Sanofi is culling a Regeneron-partnered med and still looking for partners for two unwanted pipeline candidates as the Big Pharma continues to reshuffle its R&D priorities.
This is according to its first-quarter update (PDF) posted early Friday morning. We already knew that efpeglenatide, a long-acting GLP-1 agonist for Type 2 diabetes, was on the chopping block when the French Big Pharma, alongside partner Hanmi, said late last year they were looking for a new partner to sell the med.
This comes after Sanofi said it was it was reprioritizing its pipeline away from diabetes. It’s a similar story for midstage candidate SAR422459, an ABCA4 gene therapy against Stargardt disease, an inherited eye disorder, which Sanofi said it will be out-licensing once a partner is found.
The therapy, which uses Oxford Biomedica's LentiVector tech to deliver a corrected ABCR gene directly to the retina, saw its phase 1/2 test terminated at the start of the year. In the ClinicalTrials.gov update, this was “not for safety reasons” but rather: “Due to review of clinical development plans and priorities, sponsor [Sanofi] decided to stop development of the product.”
It has killed off work for SAR440340, an anti-IL33 in atopic dermatitis partnered with Regeneron (a partnership which has been re-jigged a few times over the years).
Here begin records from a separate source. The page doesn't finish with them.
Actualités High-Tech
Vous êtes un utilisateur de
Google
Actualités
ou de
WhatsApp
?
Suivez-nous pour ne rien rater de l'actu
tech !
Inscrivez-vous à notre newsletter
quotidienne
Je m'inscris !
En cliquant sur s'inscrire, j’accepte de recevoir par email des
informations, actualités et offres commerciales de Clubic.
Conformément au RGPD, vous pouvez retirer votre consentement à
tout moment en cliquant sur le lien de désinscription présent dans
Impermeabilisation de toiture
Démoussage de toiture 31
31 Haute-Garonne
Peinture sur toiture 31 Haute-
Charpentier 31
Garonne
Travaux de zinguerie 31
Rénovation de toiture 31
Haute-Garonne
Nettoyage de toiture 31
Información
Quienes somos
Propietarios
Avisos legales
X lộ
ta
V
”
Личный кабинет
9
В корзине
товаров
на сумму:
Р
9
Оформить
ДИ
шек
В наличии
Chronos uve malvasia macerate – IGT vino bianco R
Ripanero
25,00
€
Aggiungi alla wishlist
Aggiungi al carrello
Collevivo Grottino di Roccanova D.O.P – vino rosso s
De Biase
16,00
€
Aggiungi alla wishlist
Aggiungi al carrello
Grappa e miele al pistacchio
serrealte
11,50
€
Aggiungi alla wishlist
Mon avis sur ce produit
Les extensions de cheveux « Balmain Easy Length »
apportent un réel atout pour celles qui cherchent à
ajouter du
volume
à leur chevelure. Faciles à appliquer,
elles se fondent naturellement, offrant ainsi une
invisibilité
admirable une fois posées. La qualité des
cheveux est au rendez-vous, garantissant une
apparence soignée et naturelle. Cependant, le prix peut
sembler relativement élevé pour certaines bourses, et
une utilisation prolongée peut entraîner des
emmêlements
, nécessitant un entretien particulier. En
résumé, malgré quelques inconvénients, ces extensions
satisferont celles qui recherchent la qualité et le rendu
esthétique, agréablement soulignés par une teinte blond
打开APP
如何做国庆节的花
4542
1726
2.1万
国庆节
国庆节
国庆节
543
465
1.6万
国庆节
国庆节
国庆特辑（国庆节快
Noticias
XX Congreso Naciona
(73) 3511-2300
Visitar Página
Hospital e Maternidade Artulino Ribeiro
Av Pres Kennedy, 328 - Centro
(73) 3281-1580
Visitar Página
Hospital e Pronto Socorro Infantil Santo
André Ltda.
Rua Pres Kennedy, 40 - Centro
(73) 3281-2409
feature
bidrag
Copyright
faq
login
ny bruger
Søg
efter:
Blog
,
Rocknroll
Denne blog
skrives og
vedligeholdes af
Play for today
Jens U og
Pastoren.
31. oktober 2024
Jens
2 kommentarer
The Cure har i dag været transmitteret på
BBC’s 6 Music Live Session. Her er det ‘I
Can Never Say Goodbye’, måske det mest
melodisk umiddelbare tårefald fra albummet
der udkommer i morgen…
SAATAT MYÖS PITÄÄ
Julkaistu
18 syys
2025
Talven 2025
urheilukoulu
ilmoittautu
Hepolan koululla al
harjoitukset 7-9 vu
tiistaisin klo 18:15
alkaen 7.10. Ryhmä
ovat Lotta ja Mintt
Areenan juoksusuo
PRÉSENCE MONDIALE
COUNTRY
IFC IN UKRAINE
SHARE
Analysts at Jefferies said it had been discontinued and was “largely anticipated after poor phase 2 data hence our 10% probability [of success].”
Sanofi, which is also now working on a vaccine for COVID-19 with once European rival, now partner, GlaxoSmithKline, as well as on an mRNA vaccine with Translate Bio, said the pandemic could hit the company’s ability to do research, but it's finding a way through.
CEO Paul Hudson said: “In R&D, we took actions to maintain clinical trial programs and to advance our pipeline of potentially transformative medicines. While the duration of the pandemic remains unknown at this point, I am confident Sanofi is well positioned to navigate these challenges and deliver on our commitment to patients.”